OSE Pharma (EPA:OSE) has agreed to merge with Effimune. The deal, which would see OSE Pharma shareholders control 71% of the combined company, would result in a pipeline of products to both activate and regulate the immune system.
|OSE Pharma CEO Dominique Costantini|
Paris, France-based OSE Pharma, which is proposing to relocate to Effimune's home town of Nantes if the merger goes ahead, has built its business around Tedopi, a combination of 10 neo-epitopes designed to turn T lymphocytes against cancer cells. With Tedopi now working its way through a Phase III trial in patients with non-small cell lung cancer, OSE Pharma is looking to build out its pipeline, specifically by adding programs that regulate the immune system.
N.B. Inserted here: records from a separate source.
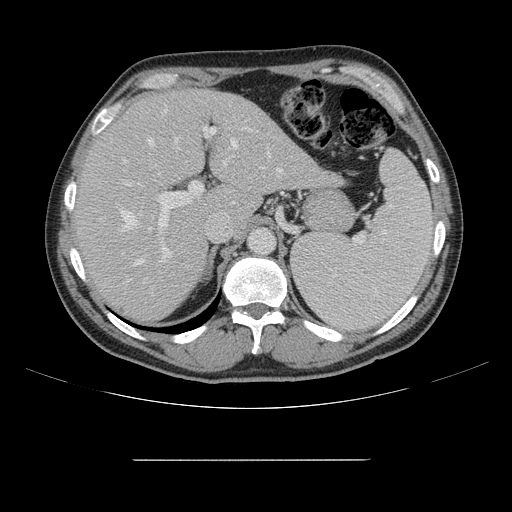
Contrast-enhanced abdominal CT, one axial slice; slice 105 of 164 in the series (ordered by position); 120 kVp; intravenous contrast given; soft-tissue window (W 400 / L 40 HU); 2.5 mm slice thickness; 512 × 512 image matrix, field of view 404 × 404 mm. Case-level facts recorded for this patient, not image findings: patient: male, age 58 years at operation; diagnosis: colorectal cancer liver metastases, imaged before liver resection; multiple liver metastases: yes; largest metastasis: 1 cm; disease in both lobes: no.
Structures marked on this image (manually delineated by an expert):
- hepatic veins: bounding box [x1, y1, x2, y2] px = [121, 139, 283, 266]
- liver: [76, 89, 338, 323]
- planned liver remnant (the part of the liver to remain after resection): [76, 89, 239, 322]
- portal vein (with intrahepatic branches): [120, 106, 217, 296]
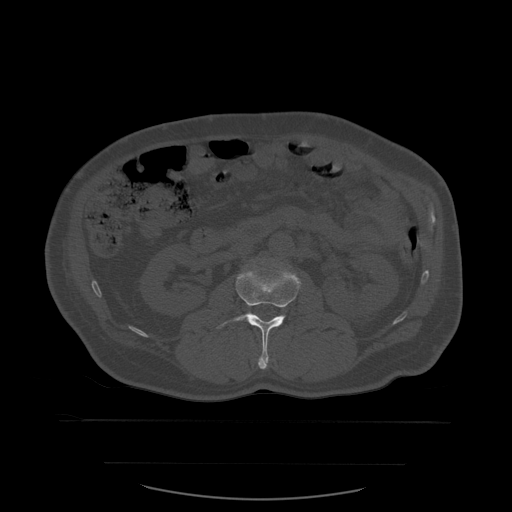
CT including the spine, one axial slice. Slice 216 of 590 in the series (ordered by position). Bone window (W 1800 / L 400 HU). 1.25 mm slice thickness. 512 × 512 image matrix, field of view 479 × 479 mm. Patient age 71 years. Case-level facts recorded for this patient, not image findings: primary cancer: lung.
Outlined on this slice (semi-automatically segmented with operator editing):
- L2 vertebra: bounding box (x1, y1, x2, y2) in pixels: (216, 266, 302, 370)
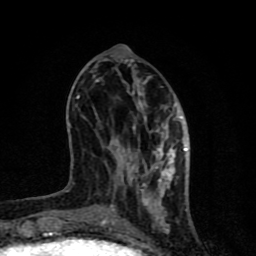
Breast MRI (dynamic contrast-enhanced), one axial slice. Slice 31 of 80 in the series (ordered by position). Cropped to one breast. Dynamic contrast-enhanced series, time point 2 of 8 at this slice position (early post-contrast). 1.5 T. TE 4.2 ms, TR 7 ms. 2 mm slice thickness. 256 × 256 image matrix, field of view 155 × 155 mm. Female patient.
Structures marked on this image (semi-automatic segmentation, software-assisted and operator-edited):
- enhancing-tissue mask used for the functional tumour volume (all voxels passing the contrast-enhancement thresholds inside the analysis volume; usually the tumour): box from (x=63, y=80) to (x=188, y=231) px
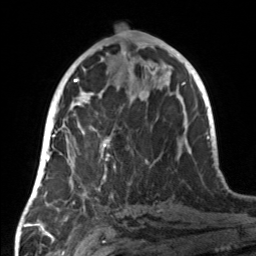
Breast MRI, one axial slice; cropped to one breast; dynamic contrast-enhanced series, time point 2 of 7 at this slice position (early post-contrast); 3 T; TE 1.7 ms, TR 4.6 ms; 1 mm slice thickness; 256 × 256 image matrix, field of view 160 × 160 mm. Female patient.
Annotated regions visible in this slice (semi-automatic segmentation, software-assisted and operator-edited):
- enhancing-tissue mask used for the functional tumour volume (all voxels passing the contrast-enhancement thresholds inside the analysis volume; usually the tumour): bounding box [x1, y1, x2, y2] px = [59, 107, 116, 190]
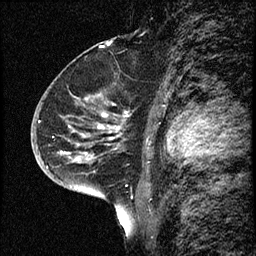
Breast MRI (dynamic contrast-enhanced), one sagittal slice; position 42 of 68 along the scan axis; dynamic contrast-enhanced study with each time point stored as its own series, time point 2 of 3 at this slice position (early post-contrast, ordered by acquisition time); 1.5 T; TE 4.2 ms, TR 17.6 ms; 2 mm slice thickness; 256 × 256 image matrix, field of view 200 × 200 mm. Patient: female, 52 years. From the clinical record (not read from this slice): setting: breast cancer imaged before/during neoadjuvant chemotherapy; receptor status: HER2-positive.
Structures marked on this image (semi-automatic segmentation, software-assisted and operator-edited):
- analysis volume of interest (the breast-tissue region the enhancement analysis was run in; not a lesion): bounding box <50,61,130,184> (left, top, right, bottom; pixels)
- tumour enhancement mask (voxels above the 100 % enhancement threshold inside the analysis volume of interest): <98,113,119,132>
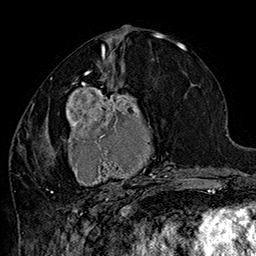
Breast MRI (dynamic contrast-enhanced), one axial slice. Position 76 of 160 along the scan axis. Cropped to one breast. Dynamic contrast-enhanced series, time point 2 of 7 at this slice position (early post-contrast). 1.5 T. TE 2.8 ms, TR 5.4 ms. 1 mm slice thickness. 256 × 256 image matrix. Female patient.
Outlined on this slice (semi-automatically segmented with operator editing):
- enhancing-tissue mask used for the functional tumour volume (all voxels passing the contrast-enhancement thresholds inside the analysis volume; usually the tumour): bounding box [x1, y1, x2, y2] px = [42, 70, 185, 205]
"The immunological system is working in equilibrium. That means we are working with something that is accelerator and brake," OSE Pharma CEO Dominique Costantini said on a conference call with investors to discuss the deal.
Costantini thinks merging with Effimune will create a pipeline of drugs that can collectively both speed up and slow down immune responses. "In OSE Pharma, we have an immuno-oncology company developing a specific immunotherapy activating T lymphocytes. And we have with Effimune a biotech company specialized in immunoregulation," Costantini said.
Effimune, a spinout from the Institute of Transplantation of Nantes, is focused on keeping immune responses in check. The Nantes-based biotech's lead candidate, a CD28-antagonist currently being investigated in a Phase I trial, is subject to a deal with Johnson & Johnson ($JNJ), which has an option to license the program later this year.
A checkpoint inhibitor is following the J&J-partnered program down the pipeline. While the checkpoint inhibitor is yet to reach the clinic, its presence in the pipeline raises the possibility of combination treatments in the future. OSE Pharma is planning to test Tedopi in conjunction with a checkpoint inhibitor next year.